Je ne prétends certes pas que la décision d'anéantir tout un village français a été prise plusieurs mois avant le Débarquement - si tel était le cas, Lammerding aurait proposé un autre plan d'action que celui que nous connaissons, à la date du 5 juin 1944. En fait, j'expliquais dans un autre fil que la répression nazie s'était aggravée dès la fin 1943, sans succès notable puisque les actes de résistance se multipliaient. Ce constat, Hitler était en droit de le dresser à la veille du Débarquement. Celui-ci survenu, il n'y avait pas de risque à prendre.

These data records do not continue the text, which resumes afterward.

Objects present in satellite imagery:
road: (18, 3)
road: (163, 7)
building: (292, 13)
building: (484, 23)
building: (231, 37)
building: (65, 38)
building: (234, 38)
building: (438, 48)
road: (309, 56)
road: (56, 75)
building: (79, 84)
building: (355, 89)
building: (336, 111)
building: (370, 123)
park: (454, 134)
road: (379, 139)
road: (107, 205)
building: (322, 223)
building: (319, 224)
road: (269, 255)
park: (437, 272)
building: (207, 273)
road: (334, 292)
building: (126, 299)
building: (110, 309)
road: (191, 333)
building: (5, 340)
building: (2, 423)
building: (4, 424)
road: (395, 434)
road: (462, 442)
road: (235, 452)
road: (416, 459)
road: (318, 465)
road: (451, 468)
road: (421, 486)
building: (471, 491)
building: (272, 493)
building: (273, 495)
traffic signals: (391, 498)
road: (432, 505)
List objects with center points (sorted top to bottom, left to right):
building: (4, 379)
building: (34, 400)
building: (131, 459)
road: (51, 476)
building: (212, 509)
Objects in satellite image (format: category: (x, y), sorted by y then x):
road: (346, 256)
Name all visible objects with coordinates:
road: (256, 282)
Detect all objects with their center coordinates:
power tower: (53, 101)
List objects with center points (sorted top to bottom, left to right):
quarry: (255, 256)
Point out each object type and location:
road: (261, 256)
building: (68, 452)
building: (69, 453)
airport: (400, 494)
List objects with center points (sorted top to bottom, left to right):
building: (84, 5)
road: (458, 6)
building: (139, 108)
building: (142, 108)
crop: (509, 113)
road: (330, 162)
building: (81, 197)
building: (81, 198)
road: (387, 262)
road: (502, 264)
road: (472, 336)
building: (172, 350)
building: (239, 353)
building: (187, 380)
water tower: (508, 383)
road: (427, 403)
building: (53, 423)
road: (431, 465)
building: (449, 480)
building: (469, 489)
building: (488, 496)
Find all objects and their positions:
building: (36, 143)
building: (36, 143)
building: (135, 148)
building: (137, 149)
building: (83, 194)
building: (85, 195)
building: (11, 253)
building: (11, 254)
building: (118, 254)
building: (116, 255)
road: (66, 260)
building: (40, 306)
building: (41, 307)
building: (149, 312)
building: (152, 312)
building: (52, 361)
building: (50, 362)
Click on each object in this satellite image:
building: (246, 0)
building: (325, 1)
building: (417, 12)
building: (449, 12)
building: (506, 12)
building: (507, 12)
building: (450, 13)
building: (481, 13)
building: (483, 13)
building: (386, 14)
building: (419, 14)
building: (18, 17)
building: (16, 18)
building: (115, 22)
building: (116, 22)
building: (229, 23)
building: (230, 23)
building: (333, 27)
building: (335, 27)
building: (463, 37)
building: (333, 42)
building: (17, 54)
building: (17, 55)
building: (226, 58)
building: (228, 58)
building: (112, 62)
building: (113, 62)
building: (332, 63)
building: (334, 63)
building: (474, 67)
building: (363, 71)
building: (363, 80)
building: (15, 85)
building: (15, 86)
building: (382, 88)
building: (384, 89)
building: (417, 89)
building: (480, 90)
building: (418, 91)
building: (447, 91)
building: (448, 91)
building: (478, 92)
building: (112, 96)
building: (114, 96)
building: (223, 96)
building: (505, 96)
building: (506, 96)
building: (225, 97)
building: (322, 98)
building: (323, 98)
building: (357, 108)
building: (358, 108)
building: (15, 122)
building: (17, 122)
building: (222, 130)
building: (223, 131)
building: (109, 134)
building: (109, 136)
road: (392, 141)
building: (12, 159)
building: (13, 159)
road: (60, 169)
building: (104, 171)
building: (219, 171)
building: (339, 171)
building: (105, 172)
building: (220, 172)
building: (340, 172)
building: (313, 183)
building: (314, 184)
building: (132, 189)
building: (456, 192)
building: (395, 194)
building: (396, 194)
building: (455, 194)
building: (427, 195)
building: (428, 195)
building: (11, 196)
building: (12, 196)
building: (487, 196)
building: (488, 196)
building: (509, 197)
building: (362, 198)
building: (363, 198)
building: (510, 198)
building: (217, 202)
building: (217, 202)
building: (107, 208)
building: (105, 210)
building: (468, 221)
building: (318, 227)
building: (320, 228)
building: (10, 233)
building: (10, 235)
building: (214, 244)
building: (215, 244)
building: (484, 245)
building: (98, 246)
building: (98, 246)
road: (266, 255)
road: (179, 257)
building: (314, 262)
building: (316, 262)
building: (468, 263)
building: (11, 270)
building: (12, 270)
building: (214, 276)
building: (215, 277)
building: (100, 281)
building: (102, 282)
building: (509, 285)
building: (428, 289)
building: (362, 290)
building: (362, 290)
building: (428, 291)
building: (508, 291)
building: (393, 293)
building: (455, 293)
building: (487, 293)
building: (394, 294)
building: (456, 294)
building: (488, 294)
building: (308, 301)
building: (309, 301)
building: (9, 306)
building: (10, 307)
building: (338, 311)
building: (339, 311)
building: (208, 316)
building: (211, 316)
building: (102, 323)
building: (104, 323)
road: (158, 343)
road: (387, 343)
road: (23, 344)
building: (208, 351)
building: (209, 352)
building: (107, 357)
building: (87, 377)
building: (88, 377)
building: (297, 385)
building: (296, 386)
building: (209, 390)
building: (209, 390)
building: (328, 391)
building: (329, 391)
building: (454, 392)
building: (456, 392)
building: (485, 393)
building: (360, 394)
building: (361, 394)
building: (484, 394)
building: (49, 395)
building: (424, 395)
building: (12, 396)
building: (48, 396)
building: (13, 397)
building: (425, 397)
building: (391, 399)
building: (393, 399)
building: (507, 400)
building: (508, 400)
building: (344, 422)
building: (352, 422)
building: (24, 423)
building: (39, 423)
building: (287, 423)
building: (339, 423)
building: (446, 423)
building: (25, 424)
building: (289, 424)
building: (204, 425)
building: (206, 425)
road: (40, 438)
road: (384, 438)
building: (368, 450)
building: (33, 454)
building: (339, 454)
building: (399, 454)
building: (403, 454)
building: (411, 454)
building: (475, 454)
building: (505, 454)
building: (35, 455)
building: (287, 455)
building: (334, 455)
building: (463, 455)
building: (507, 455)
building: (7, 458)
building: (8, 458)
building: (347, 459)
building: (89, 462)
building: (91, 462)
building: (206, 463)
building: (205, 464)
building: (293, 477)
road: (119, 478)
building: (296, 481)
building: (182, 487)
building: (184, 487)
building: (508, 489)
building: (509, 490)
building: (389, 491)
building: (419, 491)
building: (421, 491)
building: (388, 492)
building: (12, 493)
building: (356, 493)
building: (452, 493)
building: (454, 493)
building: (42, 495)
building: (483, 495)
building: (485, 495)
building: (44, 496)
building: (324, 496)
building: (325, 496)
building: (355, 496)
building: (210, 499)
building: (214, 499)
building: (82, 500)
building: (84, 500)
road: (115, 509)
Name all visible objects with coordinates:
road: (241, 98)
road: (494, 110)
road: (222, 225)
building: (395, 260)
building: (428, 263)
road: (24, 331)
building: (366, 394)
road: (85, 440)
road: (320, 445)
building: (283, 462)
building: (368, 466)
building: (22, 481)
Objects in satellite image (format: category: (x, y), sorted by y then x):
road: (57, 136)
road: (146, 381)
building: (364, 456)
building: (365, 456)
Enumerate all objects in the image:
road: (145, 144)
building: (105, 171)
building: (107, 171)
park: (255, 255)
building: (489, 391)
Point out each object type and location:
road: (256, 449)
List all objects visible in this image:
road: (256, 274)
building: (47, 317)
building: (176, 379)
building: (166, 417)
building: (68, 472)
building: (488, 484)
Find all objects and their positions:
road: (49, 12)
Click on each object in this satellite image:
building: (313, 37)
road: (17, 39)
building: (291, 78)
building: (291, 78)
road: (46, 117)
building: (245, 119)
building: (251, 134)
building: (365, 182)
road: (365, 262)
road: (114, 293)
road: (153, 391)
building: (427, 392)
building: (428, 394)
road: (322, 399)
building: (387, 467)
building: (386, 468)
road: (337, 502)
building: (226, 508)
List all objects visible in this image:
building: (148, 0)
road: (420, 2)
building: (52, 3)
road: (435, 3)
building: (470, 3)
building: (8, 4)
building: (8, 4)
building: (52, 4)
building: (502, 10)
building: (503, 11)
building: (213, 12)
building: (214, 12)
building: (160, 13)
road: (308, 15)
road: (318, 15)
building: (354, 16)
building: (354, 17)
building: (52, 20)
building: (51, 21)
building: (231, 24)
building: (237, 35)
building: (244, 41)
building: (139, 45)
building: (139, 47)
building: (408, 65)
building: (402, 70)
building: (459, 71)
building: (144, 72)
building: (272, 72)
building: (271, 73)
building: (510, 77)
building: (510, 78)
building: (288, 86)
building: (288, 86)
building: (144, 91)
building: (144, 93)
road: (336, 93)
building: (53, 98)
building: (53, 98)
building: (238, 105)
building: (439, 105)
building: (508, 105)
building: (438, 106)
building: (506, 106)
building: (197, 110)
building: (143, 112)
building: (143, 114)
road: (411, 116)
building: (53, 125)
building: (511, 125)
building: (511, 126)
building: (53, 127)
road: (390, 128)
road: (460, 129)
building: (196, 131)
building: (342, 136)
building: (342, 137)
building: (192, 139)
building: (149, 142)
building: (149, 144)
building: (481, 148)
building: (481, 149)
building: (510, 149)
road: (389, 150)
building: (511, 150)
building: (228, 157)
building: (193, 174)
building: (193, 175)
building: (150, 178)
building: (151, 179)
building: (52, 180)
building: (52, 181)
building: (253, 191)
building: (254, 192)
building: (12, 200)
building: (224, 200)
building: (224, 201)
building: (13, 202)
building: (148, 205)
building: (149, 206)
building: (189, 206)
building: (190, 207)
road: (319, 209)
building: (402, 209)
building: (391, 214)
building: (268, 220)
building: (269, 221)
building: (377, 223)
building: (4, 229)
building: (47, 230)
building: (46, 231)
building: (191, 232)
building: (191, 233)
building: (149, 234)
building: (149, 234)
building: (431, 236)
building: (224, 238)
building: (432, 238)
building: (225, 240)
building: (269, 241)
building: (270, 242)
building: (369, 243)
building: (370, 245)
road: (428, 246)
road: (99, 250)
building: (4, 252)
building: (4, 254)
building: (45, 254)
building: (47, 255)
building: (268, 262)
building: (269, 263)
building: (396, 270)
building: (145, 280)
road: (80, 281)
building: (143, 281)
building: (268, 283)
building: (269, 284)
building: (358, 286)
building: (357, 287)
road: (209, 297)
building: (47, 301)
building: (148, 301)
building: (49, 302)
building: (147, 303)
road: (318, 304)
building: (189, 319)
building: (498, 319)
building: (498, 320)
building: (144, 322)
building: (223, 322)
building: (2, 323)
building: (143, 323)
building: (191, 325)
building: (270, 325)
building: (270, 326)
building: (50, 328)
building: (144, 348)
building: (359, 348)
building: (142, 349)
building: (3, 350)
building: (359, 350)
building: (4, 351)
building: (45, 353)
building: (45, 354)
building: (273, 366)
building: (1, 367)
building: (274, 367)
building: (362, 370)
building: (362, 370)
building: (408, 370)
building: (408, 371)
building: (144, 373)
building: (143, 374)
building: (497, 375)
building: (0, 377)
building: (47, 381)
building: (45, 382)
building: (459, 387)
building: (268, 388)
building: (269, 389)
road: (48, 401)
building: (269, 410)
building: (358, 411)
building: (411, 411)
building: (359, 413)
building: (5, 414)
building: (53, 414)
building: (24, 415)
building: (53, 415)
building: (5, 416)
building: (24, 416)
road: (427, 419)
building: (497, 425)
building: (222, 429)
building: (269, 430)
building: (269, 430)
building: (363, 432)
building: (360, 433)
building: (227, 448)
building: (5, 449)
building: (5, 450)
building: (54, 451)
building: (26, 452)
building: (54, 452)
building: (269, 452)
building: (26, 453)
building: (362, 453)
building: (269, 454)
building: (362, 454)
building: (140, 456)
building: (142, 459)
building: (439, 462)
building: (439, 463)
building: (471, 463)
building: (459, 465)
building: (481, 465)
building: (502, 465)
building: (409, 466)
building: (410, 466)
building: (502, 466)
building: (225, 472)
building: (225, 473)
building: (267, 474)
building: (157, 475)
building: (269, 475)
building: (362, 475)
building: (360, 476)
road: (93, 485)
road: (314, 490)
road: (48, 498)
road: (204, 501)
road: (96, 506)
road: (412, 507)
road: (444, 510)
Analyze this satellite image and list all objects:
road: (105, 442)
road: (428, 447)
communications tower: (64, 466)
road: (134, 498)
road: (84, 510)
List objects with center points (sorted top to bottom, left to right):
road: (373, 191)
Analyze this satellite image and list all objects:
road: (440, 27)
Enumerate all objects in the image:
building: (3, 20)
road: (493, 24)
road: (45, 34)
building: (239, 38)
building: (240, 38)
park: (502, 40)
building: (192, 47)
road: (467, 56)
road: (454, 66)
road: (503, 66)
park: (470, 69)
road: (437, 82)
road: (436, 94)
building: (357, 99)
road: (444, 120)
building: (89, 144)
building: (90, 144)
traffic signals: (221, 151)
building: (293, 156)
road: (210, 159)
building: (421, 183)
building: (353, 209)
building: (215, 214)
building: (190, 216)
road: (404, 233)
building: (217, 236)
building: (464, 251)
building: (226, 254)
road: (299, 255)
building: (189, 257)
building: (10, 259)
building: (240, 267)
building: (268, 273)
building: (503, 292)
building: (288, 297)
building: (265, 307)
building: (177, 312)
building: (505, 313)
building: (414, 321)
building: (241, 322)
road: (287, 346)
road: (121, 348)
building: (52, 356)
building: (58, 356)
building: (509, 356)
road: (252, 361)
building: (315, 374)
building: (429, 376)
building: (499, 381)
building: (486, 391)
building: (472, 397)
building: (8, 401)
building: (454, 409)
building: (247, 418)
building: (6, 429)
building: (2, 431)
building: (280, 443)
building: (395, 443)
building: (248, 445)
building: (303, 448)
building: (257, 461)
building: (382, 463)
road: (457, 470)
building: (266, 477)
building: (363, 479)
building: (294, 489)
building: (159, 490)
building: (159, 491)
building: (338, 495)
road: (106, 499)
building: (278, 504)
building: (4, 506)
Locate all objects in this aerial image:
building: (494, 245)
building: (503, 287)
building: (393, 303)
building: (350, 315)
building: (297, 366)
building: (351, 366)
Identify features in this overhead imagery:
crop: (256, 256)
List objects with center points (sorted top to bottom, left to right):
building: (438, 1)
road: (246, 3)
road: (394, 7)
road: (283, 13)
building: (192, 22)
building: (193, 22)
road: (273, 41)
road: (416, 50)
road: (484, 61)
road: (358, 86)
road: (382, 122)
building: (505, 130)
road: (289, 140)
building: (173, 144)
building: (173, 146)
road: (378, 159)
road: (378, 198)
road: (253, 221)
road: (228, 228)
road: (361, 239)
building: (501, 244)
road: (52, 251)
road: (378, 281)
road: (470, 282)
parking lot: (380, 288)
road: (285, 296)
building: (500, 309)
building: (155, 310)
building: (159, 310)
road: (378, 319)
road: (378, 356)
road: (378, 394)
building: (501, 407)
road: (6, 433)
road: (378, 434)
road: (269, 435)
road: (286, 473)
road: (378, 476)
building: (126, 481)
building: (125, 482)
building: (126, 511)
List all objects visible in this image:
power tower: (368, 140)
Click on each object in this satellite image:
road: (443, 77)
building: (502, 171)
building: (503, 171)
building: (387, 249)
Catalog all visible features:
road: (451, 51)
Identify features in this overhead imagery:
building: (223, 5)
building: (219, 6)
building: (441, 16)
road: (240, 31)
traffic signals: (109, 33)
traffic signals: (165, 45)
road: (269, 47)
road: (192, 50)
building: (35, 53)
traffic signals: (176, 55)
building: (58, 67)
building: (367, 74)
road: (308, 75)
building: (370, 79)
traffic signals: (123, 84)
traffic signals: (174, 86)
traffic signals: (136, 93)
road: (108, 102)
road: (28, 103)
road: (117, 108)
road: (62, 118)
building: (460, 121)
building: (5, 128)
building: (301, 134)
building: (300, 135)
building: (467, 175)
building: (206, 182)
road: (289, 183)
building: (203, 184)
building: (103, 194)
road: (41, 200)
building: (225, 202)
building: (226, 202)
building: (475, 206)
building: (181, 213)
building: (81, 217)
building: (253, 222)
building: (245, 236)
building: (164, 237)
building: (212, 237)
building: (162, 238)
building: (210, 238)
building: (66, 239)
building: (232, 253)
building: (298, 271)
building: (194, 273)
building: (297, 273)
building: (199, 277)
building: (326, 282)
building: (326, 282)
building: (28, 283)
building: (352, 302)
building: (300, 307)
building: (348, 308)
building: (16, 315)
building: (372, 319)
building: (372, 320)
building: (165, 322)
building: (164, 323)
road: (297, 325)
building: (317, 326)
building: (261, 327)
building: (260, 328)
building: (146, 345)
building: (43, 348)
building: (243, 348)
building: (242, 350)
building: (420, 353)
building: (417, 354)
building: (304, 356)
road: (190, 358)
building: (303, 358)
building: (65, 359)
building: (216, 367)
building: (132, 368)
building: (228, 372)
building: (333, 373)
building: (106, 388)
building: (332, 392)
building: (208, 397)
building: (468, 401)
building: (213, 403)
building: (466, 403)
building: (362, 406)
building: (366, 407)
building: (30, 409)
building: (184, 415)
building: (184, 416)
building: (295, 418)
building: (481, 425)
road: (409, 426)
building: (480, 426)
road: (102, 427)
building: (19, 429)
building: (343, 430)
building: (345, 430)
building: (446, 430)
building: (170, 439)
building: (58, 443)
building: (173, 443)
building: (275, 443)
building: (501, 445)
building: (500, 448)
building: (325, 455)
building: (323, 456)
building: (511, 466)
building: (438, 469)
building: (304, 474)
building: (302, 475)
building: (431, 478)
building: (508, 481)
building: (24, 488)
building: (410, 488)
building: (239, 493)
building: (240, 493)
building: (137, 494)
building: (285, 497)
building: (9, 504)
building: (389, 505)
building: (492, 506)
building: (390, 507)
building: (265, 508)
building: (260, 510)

Il fallait aller encore plus loin, même si les commandants locaux ne le réalisaient guère.
A cet égard, il me paraît intéressant de
comparer la campagne menée par la division Brehmer et celle de la Das Reich, la première en mars-avril 1944, la seconde en juin de la même année. Si l'on excepte Oradour, elles ne présentent presque
aucune différence dans leurs modalités. Or, les Allemands n'ignorent nullement que
la Résistance s'est renforcée malgré l'opération Brehmer.
Et pourtant, le programme de maintien de l'ordre suggéré par Lammerding le 5 juin 1944 n'apporte
aucune nouveauté particulière, si ce n'est qu'un plus grand nombre de Français doivent être pris en otage et qu'un quota devra être pendu pour chaque Allemand tué ou blessé.
Bref, il consacre la bonne vieille politique des otages, stratégie qui a déjà prouvé ses limites depuis plusieurs années. L'homme a beau avoir détruit des villages sur le front de l'Est,
il ne lui vient pas une seconde à l'idée d'agir de même en France. Il se contente d'"améliorer" le dispositif existant. Pas de surprise : son parcours est celui d'un
arriviste, un officier d'état-major qui gravite dans l'orbite de Himmler. Rien dans sa carrière ne révèle un homme prêt à sortir des sentiers battus.
Lammerding. Un ambitieux dépourvu d'imagination.
Surtout,
rien dans les directives allemandes émanant de l'
O.K.W. ou de l'
O.B. West ne précisait explicitement ou implicitement que l'action de lutte contre les Résistants devait inclure la destruction d'un village et de sa population.
Et il est absolument invraisemblable qu'un simple commandant de bataillon ait pris sur lui d'outrepasser ainsi les consignes officielles, ce d'autant que l'opération était évidemment connue de ses supérieurs. Dickmann n'était pas considéré comme une tête brûlée, bien au contraire -
comme le prouve ce document, ses supérieurs avaient pleine
confiance en lui.
Dickmann. Un soldat compétent, discipliné, et dénué d'humanité.
Vous me répliquerez que la justice militaire allemande avait perdu de ses prérogatives, ce qui autorisait les pires débordements. Certes, mais cette évolution datait déjà de quelques mois,
et pas un seul village n'avait jusqu'au 10 juin 1944 subi le sort d'Oradour. Pas un seul. Le village de Rouffiniac avait certes été incendié, mais sa population avait été préalablement évacuée.
Non, Dickmann a agi
sur ordre. Un ordre qui ne pouvait émaner que de Lammerding lui-même. Or, ce dernier n'a pas davantage pu agir de sa propre initiative, car son programme du 5 juin 1944 ne prévoyait nullement une telle
Aktion. C'est donc que l'ordre venait de bien plus haut. La radicale nouveauté de l'opération, le fait que Lammerding lui-même n'y ait pas songé la veille du Débarquement, le sens de la discipline de Dickmann, l'absence totale de directive écrite enfin, autant d'éléments prouvant incontestablement que
c'est bel et bien Adolf Hitler qui a donné l'ordre de ausrotten un village français pour frapper la France de terreur.
Adolf Hitler à Paris en 1940. Il haïssait si férocement les Français
qu'il n'hésitera pas à sacrifier un village à ses intérêts stratégiques.